[Data entries]
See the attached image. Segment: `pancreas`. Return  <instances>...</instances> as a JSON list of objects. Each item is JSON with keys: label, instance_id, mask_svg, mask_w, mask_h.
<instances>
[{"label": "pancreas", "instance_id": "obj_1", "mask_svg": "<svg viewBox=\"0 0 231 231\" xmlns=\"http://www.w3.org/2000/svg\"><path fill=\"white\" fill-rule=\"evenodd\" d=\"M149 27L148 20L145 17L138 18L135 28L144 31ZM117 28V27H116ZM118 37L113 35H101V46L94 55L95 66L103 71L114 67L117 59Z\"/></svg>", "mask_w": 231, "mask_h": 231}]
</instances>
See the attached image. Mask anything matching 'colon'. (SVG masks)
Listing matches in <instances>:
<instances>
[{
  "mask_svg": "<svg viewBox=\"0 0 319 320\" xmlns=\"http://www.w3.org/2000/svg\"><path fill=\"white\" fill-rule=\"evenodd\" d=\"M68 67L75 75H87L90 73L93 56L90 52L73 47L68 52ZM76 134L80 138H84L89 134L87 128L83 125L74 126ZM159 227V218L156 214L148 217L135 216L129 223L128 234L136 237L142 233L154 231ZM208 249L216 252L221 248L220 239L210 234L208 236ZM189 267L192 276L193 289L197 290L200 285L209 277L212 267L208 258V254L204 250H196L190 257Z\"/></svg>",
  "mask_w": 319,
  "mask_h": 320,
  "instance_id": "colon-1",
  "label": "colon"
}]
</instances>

* * *

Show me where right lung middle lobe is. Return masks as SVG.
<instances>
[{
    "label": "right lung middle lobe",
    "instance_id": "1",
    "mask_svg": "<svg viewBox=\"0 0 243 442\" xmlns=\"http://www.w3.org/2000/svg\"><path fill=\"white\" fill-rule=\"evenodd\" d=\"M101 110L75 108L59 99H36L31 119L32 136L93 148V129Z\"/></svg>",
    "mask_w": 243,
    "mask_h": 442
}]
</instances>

**Aim:**
Select and copy every line in the items above that contains the word "image".

**Response:**
See the attached image. Segment: `pancreas`. Return  <instances>...</instances> as a JSON list of objects. Each item is JSON with keys: label, instance_id, mask_svg, mask_w, mask_h.
See the attached image. Mask anything matching 'colon'. (SVG masks)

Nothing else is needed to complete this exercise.